(Saved data entries):
========================

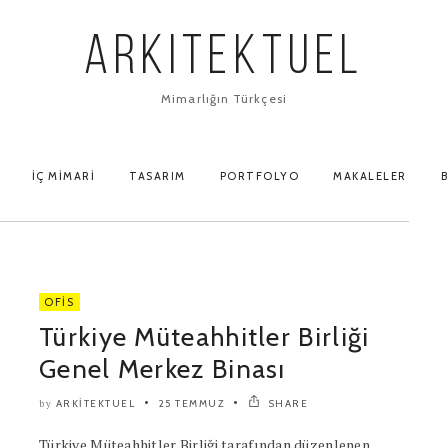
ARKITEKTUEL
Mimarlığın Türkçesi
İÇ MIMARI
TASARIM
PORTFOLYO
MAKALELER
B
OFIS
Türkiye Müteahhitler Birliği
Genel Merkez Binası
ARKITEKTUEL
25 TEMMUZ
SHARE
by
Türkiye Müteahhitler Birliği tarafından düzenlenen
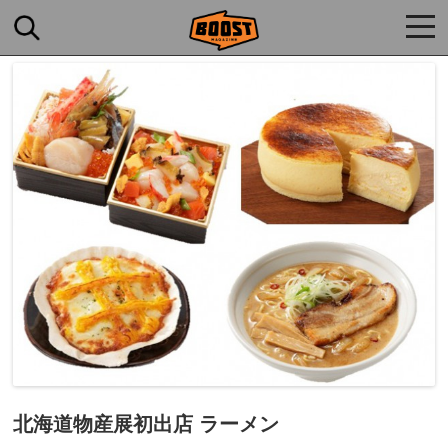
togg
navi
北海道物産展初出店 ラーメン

========================

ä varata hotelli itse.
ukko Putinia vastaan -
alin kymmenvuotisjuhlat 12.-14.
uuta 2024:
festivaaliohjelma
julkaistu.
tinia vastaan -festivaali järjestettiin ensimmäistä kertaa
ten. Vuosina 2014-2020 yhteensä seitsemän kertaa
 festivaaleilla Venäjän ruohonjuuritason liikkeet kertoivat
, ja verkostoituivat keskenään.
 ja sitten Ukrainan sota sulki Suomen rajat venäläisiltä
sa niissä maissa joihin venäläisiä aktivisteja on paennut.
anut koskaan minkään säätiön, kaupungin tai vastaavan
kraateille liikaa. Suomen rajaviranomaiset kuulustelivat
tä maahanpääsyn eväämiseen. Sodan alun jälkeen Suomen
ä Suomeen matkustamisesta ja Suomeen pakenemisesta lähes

========================

(INSTRUCTION): Whichever lines of the records above hold the word "Suomen" should all be copied out.

(SOLUTION TO THIS PROBLEM):
 ja sitten Ukrainan sota sulki Suomen rajat venäläisiltä
kraateille liikaa. Suomen rajaviranomaiset kuulustelivat
tä maahanpääsyn eväämiseen. Sodan alun jälkeen Suomen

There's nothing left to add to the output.